• Texte du document:

Pesticides : le Sénat supprime l’interdiction des rabais et promotions

« AU CŒUR DU DÉBAT » sur PUBLIC SÉNAT – 02/07/2018 – Par Simon Barbarit et François Vignal

Lors de l’examen du projet de loi agriculture et alimentation, les sénateurs ont supprimé l’interdiction des ristournes sur les pesticides. Un vote qui, pour le sénateur écologiste, Joël Labbé, est le résultat de l’influence des lobbies.

« Ça faisait partie des claires avancées de l’Assemblée nationale » a regretté le sénateur écologiste, Joël Labbé. En début d’après-midi, le Sénat a voté la suppression de l’article 14 de la loi agriculture et alimentation. L’article interdisait « remises, rabais, et ristournes » pour la vente de « produits phytopharmaceutiques », pesticides et autres désherbants.

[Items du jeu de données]
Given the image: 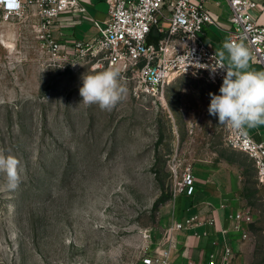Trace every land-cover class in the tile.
<instances>
[{"label":"rangeland","instance_id":"1","mask_svg":"<svg viewBox=\"0 0 264 264\" xmlns=\"http://www.w3.org/2000/svg\"><path fill=\"white\" fill-rule=\"evenodd\" d=\"M26 21L0 10V151L20 161L15 189L0 174V264H137L159 205L218 143H176L181 85L167 105L116 70L124 98L111 111L85 105L82 76L106 68L50 59ZM250 200L245 262L264 264V186Z\"/></svg>","mask_w":264,"mask_h":264},{"label":"built area","instance_id":"2","mask_svg":"<svg viewBox=\"0 0 264 264\" xmlns=\"http://www.w3.org/2000/svg\"><path fill=\"white\" fill-rule=\"evenodd\" d=\"M82 1L0 0V10L6 19H26L50 59L130 71L138 89L147 97L163 98L164 88L179 76L202 78L220 88L226 69L219 66L228 65L203 41L205 27L215 24L207 8L210 0H108L110 20L106 26L94 22L98 29L94 38L62 41L53 34L52 26L63 12L85 15ZM227 3L229 42H242L249 49L251 60L264 67V27L257 24L254 15L258 5L253 0H227ZM153 29L162 34L157 43L148 41ZM225 129L226 146L250 158L258 182L264 184V142L255 140L246 128L239 131L225 126ZM193 182L189 166L173 198L185 189L191 194ZM230 219L237 231L252 222L251 215L243 211L234 213ZM195 220L194 217L187 222ZM179 228L181 225L177 223L168 229L167 243ZM247 237V233L242 234V238ZM170 249L171 246L159 254L146 256L143 264H167ZM207 264H233L231 248L225 246L218 261L210 254Z\"/></svg>","mask_w":264,"mask_h":264},{"label":"crops","instance_id":"3","mask_svg":"<svg viewBox=\"0 0 264 264\" xmlns=\"http://www.w3.org/2000/svg\"><path fill=\"white\" fill-rule=\"evenodd\" d=\"M253 1L258 5L254 11L257 24L264 27V0ZM82 5L86 9L85 15L63 12L57 18L52 26L56 37L65 42L88 41L98 33L94 22L107 25L110 20L108 0H83ZM207 8L215 24L205 27L203 41L218 56L223 51V60L229 65L228 53L223 46L229 42L230 7L227 0H210ZM248 70L264 71V67L250 59ZM175 85L182 86L175 114L183 117L176 123V143H218V148L208 149L202 157L194 160L191 194L185 189L159 205L158 216L148 238L147 256L159 254L171 246L167 264H207L210 254L220 260L227 246L232 250L233 264H246L250 228L258 221V209L250 199L254 196L255 187L264 184L254 181L250 185L251 177L257 179L254 162L242 152L226 146L225 126L218 125V117L208 113L209 93L218 95L219 88L202 78L179 76L164 88V92ZM166 96L164 94V102L168 105ZM246 130L255 140L264 142V125ZM232 153L241 161L232 157ZM239 211L249 213L252 218V222L244 224L241 231L233 228L234 222L230 219ZM194 217L196 220L189 224L187 221ZM177 223L181 228L173 231L170 245L166 242V234ZM243 233L248 237L242 238ZM137 264H143V260Z\"/></svg>","mask_w":264,"mask_h":264},{"label":"clouds","instance_id":"4","mask_svg":"<svg viewBox=\"0 0 264 264\" xmlns=\"http://www.w3.org/2000/svg\"><path fill=\"white\" fill-rule=\"evenodd\" d=\"M224 49L228 53L229 65L220 64L226 69L219 88V94L209 93L208 113L218 117V125L242 131L264 125V71L249 69L251 53L242 42H226ZM221 61L225 58L220 52ZM125 86L120 74L106 69L82 76L79 94L85 105H98L101 110L111 111L124 98ZM20 161L13 155L0 151V174L7 179L10 189L20 183Z\"/></svg>","mask_w":264,"mask_h":264},{"label":"trees","instance_id":"5","mask_svg":"<svg viewBox=\"0 0 264 264\" xmlns=\"http://www.w3.org/2000/svg\"><path fill=\"white\" fill-rule=\"evenodd\" d=\"M162 37V34L157 30L153 29L149 35V42L157 43L159 39Z\"/></svg>","mask_w":264,"mask_h":264}]
</instances>
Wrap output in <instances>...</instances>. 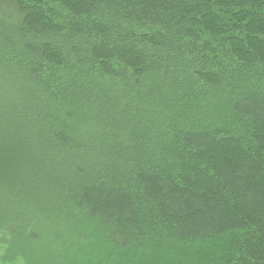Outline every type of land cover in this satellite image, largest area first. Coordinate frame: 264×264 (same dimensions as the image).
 Here are the masks:
<instances>
[{"label":"trees","instance_id":"trees-1","mask_svg":"<svg viewBox=\"0 0 264 264\" xmlns=\"http://www.w3.org/2000/svg\"><path fill=\"white\" fill-rule=\"evenodd\" d=\"M81 217L86 262L264 264V0H0V240Z\"/></svg>","mask_w":264,"mask_h":264},{"label":"rangeland","instance_id":"rangeland-1","mask_svg":"<svg viewBox=\"0 0 264 264\" xmlns=\"http://www.w3.org/2000/svg\"><path fill=\"white\" fill-rule=\"evenodd\" d=\"M56 227L53 226V228ZM38 232L37 240L33 245L29 244L30 247L28 245L30 253L27 258L15 255L10 236L4 241L0 240V264H97L95 260L91 263L86 262L91 255L92 242L89 239V223L85 218H77L71 224L63 222L58 230L54 229L50 233L43 232L41 229ZM182 253L185 254L182 255ZM190 254H192L190 248H184V251H168L161 255L151 253L142 264H170L179 257H188Z\"/></svg>","mask_w":264,"mask_h":264}]
</instances>
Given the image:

• Exercices proposés:
#1 Recopiez, s'il vous plaît, tout ce qui va de « Lors de l’examen » jusqu'à « l’influence des lobbies. » dans le texte sur les pesticides.
#2 Répondez à ces questions sur le texte sur les pesticides :
(a) Quel article de la loi agriculture et alimentation le Sénat a-t-il supprimé ?
(b) Qui signe ce texte ?
(c) Selon Joël Labbé, de quoi ce vote est-il le résultat ?

• Réponses successives:
#1
Lors de l’examen du projet de loi agriculture et alimentation, les sénateurs ont supprimé l’interdiction des ristournes sur les pesticides. Un vote qui, pour le sénateur écologiste, Joël Labbé, est le résultat de l’influence des lobbies.

#2
(a) L'article 14.
(b) Simon Barbarit et François Vignal.
(c) De l'influence des lobbies.